-- TASK MATERIAL follows --

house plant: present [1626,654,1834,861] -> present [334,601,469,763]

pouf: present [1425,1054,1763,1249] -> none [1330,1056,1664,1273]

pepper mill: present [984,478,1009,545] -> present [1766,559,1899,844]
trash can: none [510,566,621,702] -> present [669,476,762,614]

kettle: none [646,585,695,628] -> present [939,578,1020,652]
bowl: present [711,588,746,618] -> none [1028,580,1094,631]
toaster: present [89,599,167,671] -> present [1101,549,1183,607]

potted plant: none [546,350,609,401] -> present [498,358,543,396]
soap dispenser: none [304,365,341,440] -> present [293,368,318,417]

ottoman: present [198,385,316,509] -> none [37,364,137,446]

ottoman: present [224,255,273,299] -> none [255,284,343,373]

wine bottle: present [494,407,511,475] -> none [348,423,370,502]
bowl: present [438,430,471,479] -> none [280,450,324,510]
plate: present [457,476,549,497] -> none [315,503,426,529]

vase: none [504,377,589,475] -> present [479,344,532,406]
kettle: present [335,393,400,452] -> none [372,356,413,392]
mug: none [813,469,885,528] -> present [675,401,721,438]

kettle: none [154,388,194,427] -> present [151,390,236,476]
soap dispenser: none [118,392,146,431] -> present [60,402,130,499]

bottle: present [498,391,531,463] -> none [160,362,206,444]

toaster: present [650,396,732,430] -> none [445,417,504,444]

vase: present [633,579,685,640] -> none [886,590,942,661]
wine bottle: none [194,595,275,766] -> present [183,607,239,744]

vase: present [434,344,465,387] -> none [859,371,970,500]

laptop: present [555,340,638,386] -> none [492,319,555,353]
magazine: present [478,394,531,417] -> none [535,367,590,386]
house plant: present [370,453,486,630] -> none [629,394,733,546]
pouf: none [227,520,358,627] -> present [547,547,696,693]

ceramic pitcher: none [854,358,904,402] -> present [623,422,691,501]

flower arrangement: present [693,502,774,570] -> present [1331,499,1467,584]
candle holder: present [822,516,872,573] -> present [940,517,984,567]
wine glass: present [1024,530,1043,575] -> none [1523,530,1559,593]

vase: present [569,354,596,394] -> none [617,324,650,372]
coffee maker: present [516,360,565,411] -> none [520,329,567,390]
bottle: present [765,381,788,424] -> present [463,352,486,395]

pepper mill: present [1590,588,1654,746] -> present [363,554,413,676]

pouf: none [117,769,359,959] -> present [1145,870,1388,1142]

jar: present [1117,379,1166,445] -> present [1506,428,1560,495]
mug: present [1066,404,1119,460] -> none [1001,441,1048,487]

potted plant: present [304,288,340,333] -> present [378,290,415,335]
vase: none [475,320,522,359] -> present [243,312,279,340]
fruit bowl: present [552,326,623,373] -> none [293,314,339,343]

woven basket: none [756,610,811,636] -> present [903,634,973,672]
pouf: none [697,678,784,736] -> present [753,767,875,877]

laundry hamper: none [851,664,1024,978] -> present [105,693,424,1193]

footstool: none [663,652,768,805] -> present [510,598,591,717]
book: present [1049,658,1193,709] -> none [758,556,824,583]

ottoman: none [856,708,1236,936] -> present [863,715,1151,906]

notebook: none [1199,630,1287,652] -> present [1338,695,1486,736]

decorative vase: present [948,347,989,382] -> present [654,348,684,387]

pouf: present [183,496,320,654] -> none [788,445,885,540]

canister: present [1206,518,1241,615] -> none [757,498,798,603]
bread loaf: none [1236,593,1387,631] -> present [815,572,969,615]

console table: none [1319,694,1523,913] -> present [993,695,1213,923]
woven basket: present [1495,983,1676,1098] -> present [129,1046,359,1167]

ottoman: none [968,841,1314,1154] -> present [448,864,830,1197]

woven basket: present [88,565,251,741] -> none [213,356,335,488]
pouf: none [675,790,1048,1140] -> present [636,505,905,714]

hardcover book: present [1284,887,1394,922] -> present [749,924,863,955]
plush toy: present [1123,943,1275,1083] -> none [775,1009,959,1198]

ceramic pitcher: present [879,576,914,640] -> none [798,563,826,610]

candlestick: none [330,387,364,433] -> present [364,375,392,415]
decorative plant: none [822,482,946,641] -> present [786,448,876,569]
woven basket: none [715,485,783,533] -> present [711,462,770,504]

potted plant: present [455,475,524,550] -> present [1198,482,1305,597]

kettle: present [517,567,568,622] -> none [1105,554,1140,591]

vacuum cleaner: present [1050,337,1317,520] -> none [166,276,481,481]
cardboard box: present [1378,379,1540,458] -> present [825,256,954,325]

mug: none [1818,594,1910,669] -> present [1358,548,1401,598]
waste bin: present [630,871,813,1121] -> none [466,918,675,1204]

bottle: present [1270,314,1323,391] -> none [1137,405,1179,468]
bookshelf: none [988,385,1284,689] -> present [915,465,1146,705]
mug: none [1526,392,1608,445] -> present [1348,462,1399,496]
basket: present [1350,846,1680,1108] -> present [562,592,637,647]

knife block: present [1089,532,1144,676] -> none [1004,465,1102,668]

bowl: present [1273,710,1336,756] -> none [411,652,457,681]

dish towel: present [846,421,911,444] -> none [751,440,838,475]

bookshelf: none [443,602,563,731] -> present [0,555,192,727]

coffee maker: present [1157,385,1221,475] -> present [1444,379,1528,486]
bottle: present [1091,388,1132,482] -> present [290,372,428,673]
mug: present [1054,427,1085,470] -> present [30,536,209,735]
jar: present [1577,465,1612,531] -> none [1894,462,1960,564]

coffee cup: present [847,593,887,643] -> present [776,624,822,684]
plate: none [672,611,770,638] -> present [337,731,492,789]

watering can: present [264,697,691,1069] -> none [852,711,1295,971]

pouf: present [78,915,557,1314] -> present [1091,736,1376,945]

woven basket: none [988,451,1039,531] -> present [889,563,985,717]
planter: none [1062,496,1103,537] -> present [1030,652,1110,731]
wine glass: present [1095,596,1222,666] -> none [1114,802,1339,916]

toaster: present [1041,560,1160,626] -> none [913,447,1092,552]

-- TASK MATERIAL concluded --

**TASK REQUIREMENTS:** Lines holding the word "coffee" are the answer; copy each one from the records above.

**ANSWER FOR THIS EXERCISE:**
coffee maker: present [516,360,565,411] -> none [520,329,567,390]
coffee maker: present [1157,385,1221,475] -> present [1444,379,1528,486]
coffee cup: present [847,593,887,643] -> present [776,624,822,684]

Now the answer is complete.